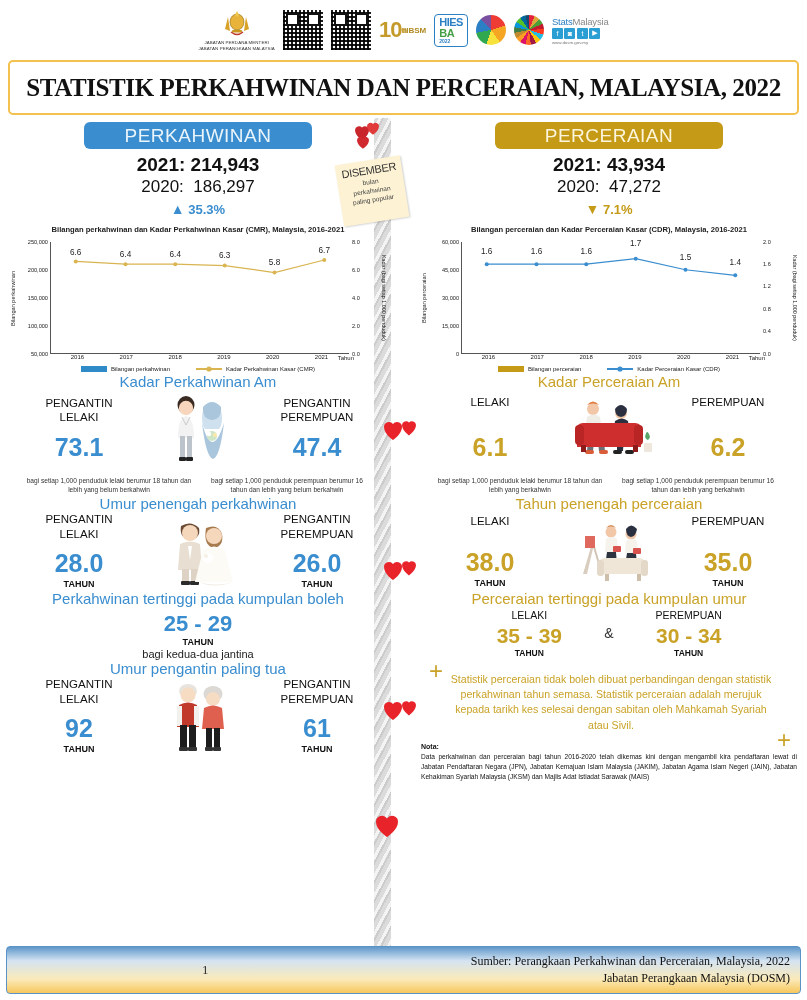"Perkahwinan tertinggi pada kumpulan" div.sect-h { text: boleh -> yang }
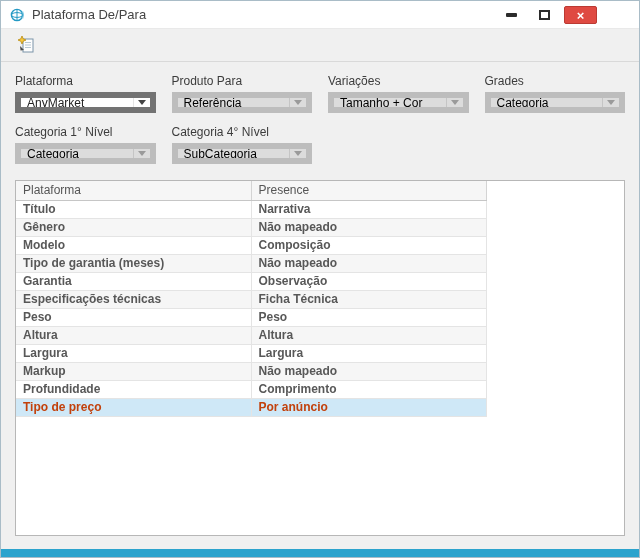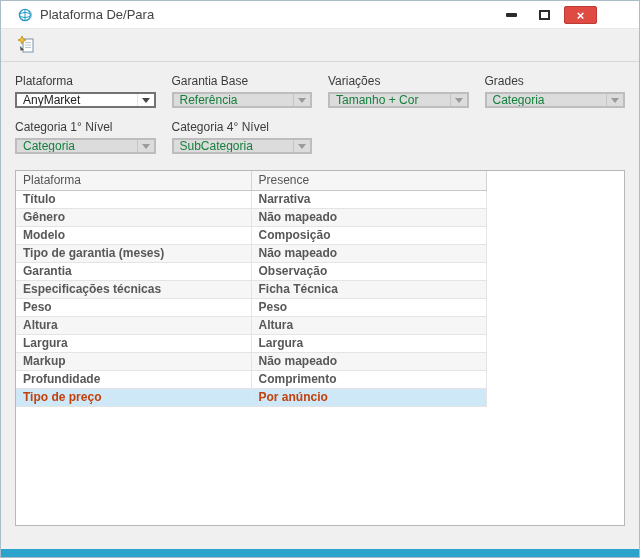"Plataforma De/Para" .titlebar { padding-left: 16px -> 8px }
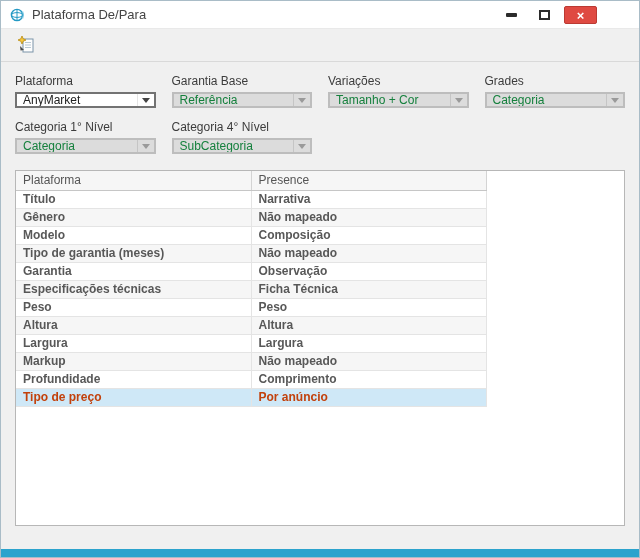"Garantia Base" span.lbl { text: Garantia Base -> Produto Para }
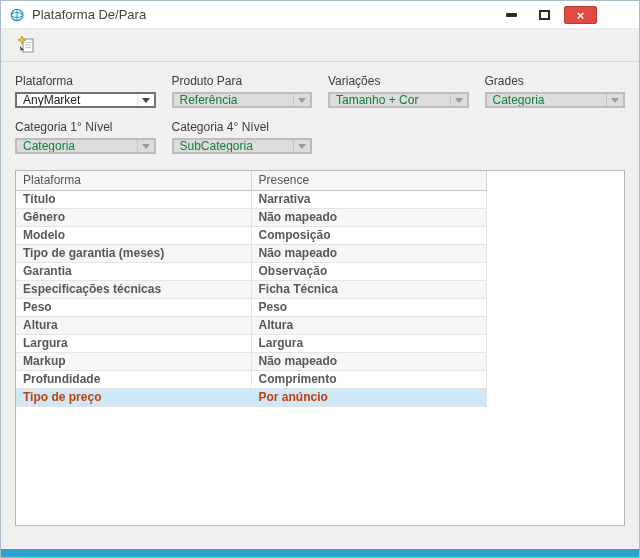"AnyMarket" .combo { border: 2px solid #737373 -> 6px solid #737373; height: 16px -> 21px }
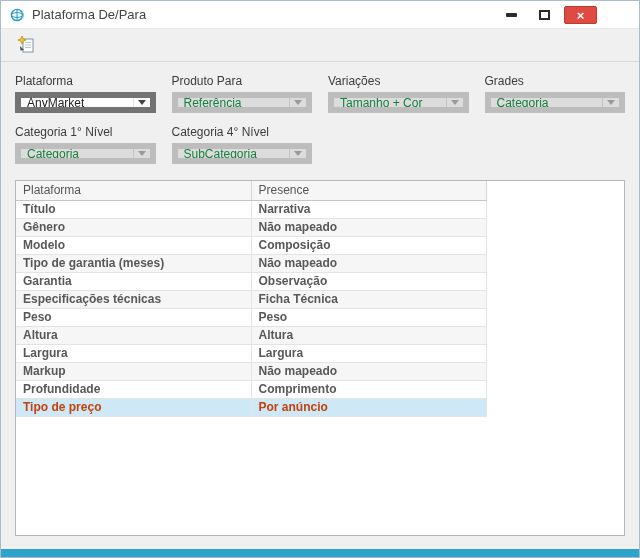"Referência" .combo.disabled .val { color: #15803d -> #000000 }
::::::::::
REQUIRED ACTION: Return the lines exactly, from the one containing "text: Garantia Base" through the last line above, including both ends and excluding every picture.

OUTPUT OF THE EXERCISE:
"Garantia Base" span.lbl { text: Garantia Base -> Produto Para }
"AnyMarket" .combo { border: 2px solid #737373 -> 6px solid #737373; height: 16px -> 21px }
"Referência" .combo.disabled .val { color: #15803d -> #000000 }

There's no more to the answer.